The only commitment made was that most renters would get six months' notice of any eviction. But only until the end of March 2021. This offers very little comfort at all to tenants affected by the Covid 19 crisis.


Perhaps the Conservatives think people have just forgotten their pledge?



Why did the Conservatives make the pledge in the first place? 

Theresa May originally made her announcement after Jeremy Corbyn committed to this being part of any future manifesto. And Labour confirmed their pledge at the 2018 Party Conference. 

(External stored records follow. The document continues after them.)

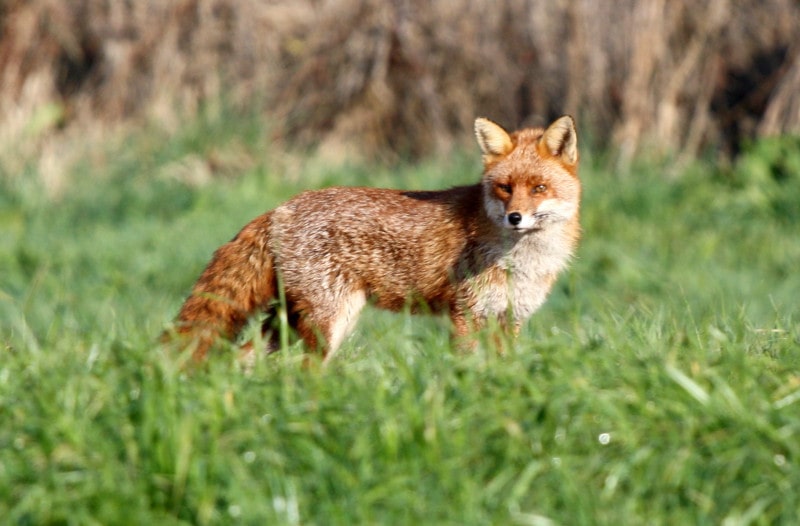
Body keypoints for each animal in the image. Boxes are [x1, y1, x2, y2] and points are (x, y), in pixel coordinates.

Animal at [170, 115, 580, 364]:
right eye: (505, 188)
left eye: (539, 188)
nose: (515, 218)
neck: (521, 262)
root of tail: (281, 207)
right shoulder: (466, 313)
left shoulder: (511, 317)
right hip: (330, 322)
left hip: (289, 323)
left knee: (243, 360)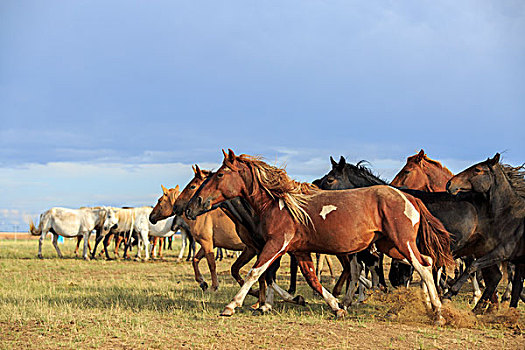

May’s plans were really a watered down version of those proposals.  Because Labour had put forward a whole suite of renters’ protections. 


As the then Shadow Housing Secretary, John Healey, put it: “Any promise of new good news but this latest pledge won’t work if landlords can still force tenants out by hiking the rent.”


Our guess is that, when Labour kept their word last December, it forced Boris Johnson.into a bit of an electoral corner.


Why have they reneged on the promise now?

The current Tory Housing Secretary has admitted no work is currently being done on the Bill. And would only say: ‘We will respond fully to the consultation in due course’.


Trade bodies representing private landlords certainly expressed anger about the issue - following Boris Johnson’s election. So perhaps he judged, cynically, that they represented more of his ‘base’. 



Whatever his reasons, this manifesto U-turn is really concerning. Not least when you look at Section 21’s link to homelessness (as shown above). It speaks a lot about a party’s priorities - when we’re living through such unprecedented times.


As Shadow Housing Secretary, Thangham Debonnaire, said yesterday - in response to the Conservatives’ update:

‘The announcement shows the Government is gearing up for a drastic increase in evictions this winter, just as coronavirus cases are rising. They are threatening public health and putting lives at risk.’

And whoever you voted for, surely we’d all unite behind one thing:

No-one should be subject to a ‘no fault’ eviction in the middle of a health crisis.  Particularly when the underlying issues are no fault of their own.